■ PROBLEM STATEMENT
Quote the data below in full, minus the images.

■ PROVIDED DATA

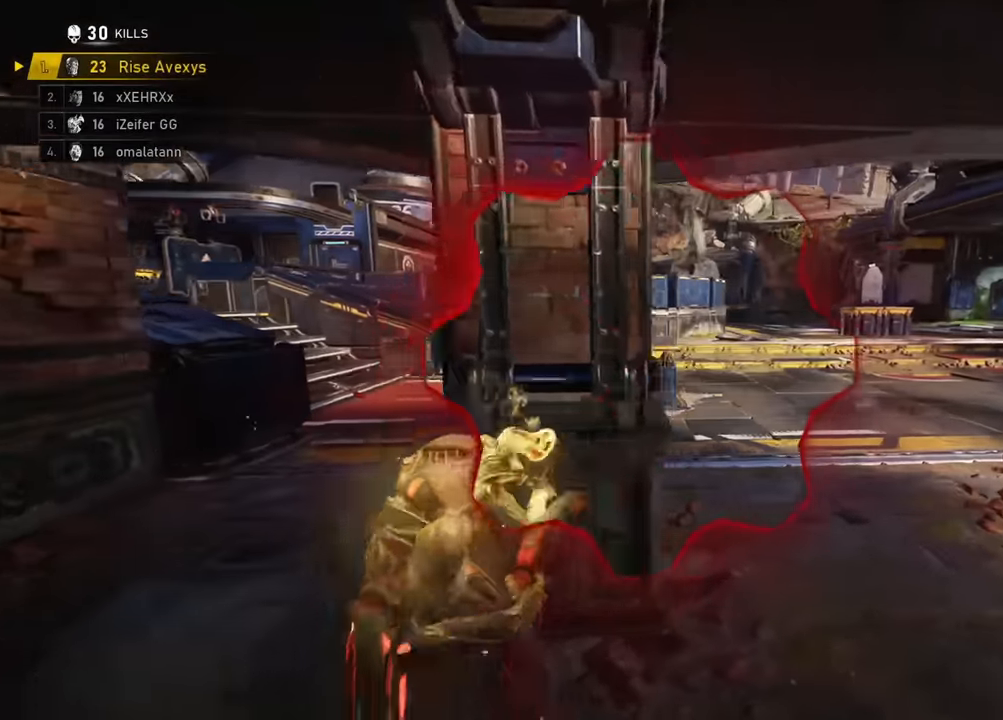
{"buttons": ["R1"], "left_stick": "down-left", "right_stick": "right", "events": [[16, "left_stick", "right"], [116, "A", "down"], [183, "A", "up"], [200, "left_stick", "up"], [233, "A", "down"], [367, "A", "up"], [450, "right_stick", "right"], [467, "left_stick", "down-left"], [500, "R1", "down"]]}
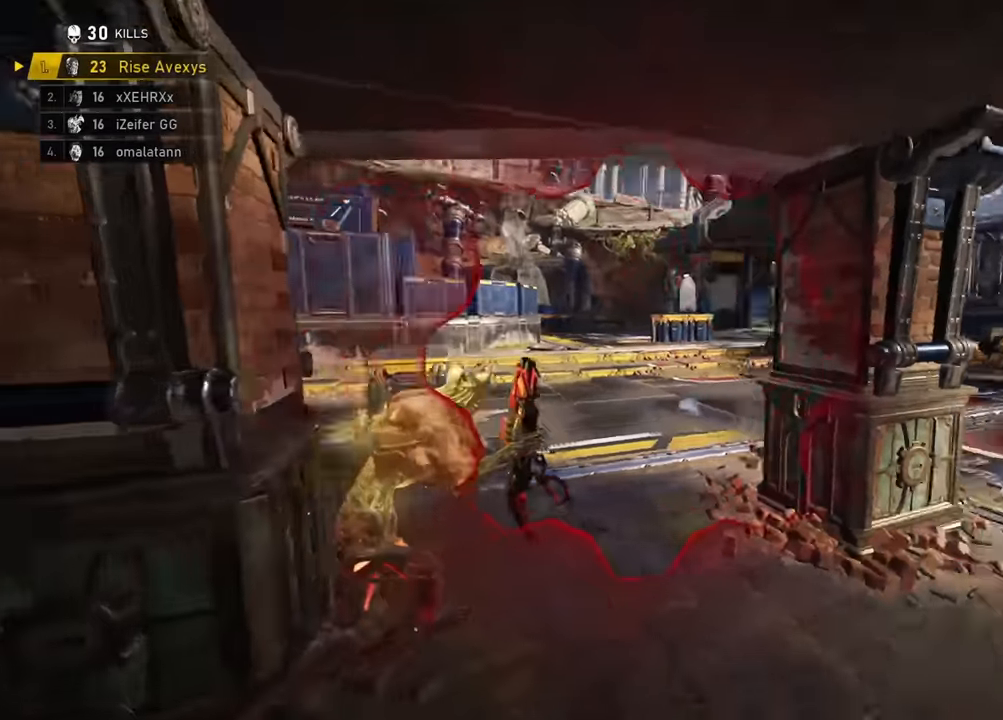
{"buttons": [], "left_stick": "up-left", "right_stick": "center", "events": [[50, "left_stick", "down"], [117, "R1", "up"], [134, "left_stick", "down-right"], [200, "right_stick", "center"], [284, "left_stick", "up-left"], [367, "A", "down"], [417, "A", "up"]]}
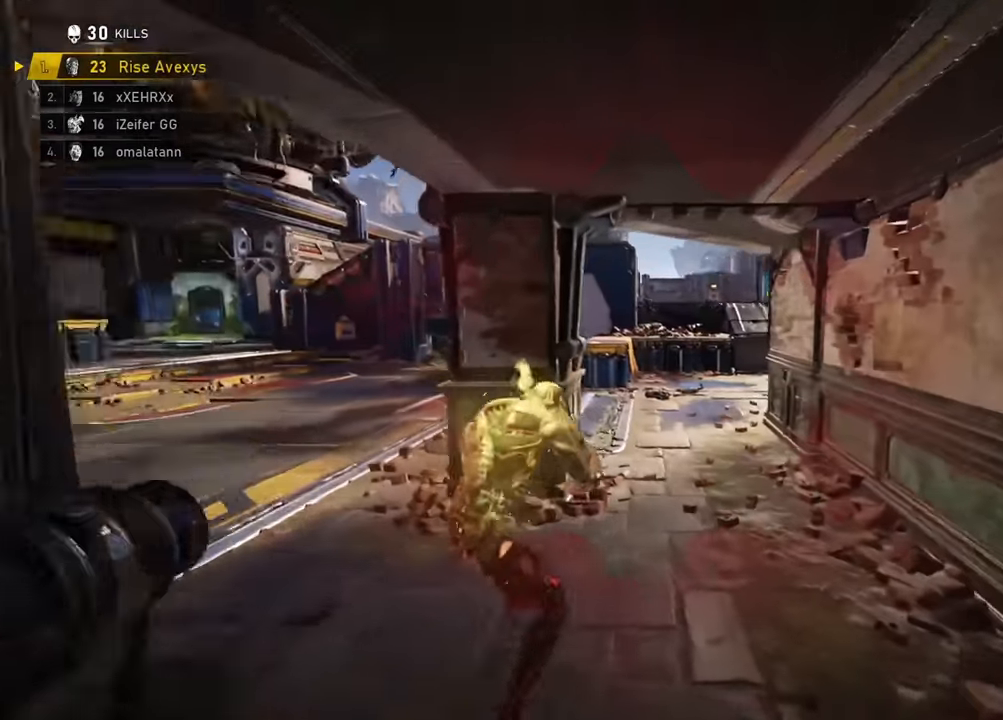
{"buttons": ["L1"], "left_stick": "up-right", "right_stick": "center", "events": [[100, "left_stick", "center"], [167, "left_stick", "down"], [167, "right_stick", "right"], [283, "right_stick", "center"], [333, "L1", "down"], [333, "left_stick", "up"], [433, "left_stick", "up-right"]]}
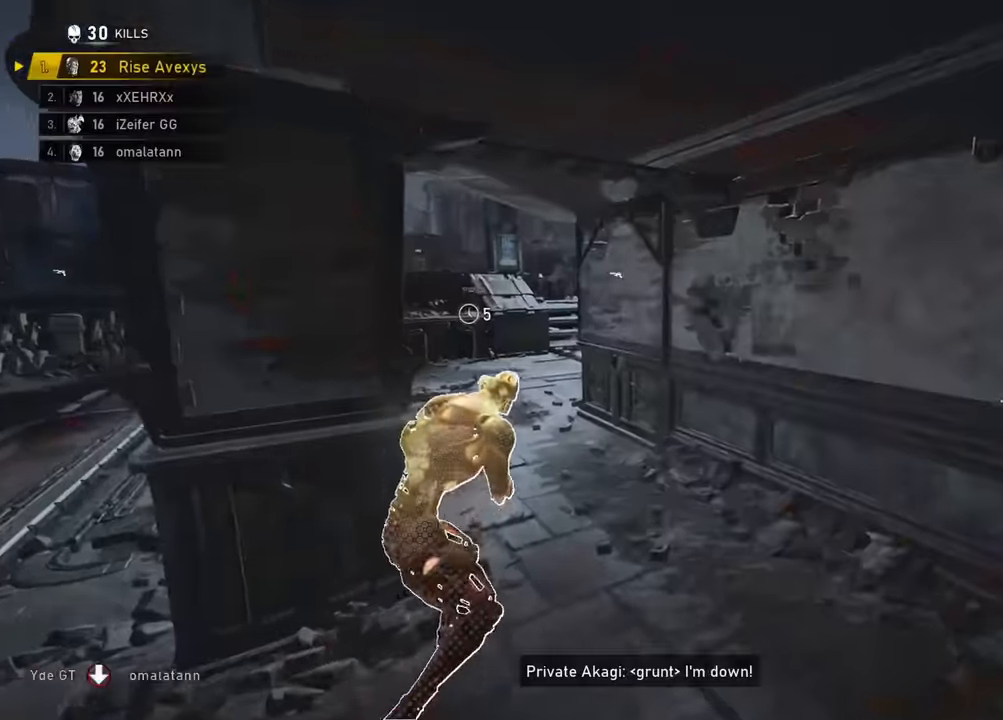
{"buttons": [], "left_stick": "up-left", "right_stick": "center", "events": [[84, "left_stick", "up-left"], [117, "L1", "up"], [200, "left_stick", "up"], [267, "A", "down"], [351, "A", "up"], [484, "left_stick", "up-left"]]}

■ SOLVED PROBLEM
{"buttons": ["R1"], "left_stick": "down-left", "right_stick": "right", "events": [[16, "left_stick", "right"], [116, "A", "down"], [183, "A", "up"], [200, "left_stick", "up"], [233, "A", "down"], [367, "A", "up"], [450, "right_stick", "right"], [467, "left_stick", "down-left"], [500, "R1", "down"]]}
{"buttons": [], "left_stick": "up-left", "right_stick": "center", "events": [[50, "left_stick", "down"], [117, "R1", "up"], [134, "left_stick", "down-right"], [200, "right_stick", "center"], [284, "left_stick", "up-left"], [367, "A", "down"], [417, "A", "up"]]}
{"buttons": ["L1"], "left_stick": "up-right", "right_stick": "center", "events": [[100, "left_stick", "center"], [167, "left_stick", "down"], [167, "right_stick", "right"], [283, "right_stick", "center"], [333, "L1", "down"], [333, "left_stick", "up"], [433, "left_stick", "up-right"]]}
{"buttons": [], "left_stick": "up-left", "right_stick": "center", "events": [[84, "left_stick", "up-left"], [117, "L1", "up"], [200, "left_stick", "up"], [267, "A", "down"], [351, "A", "up"], [484, "left_stick", "up-left"]]}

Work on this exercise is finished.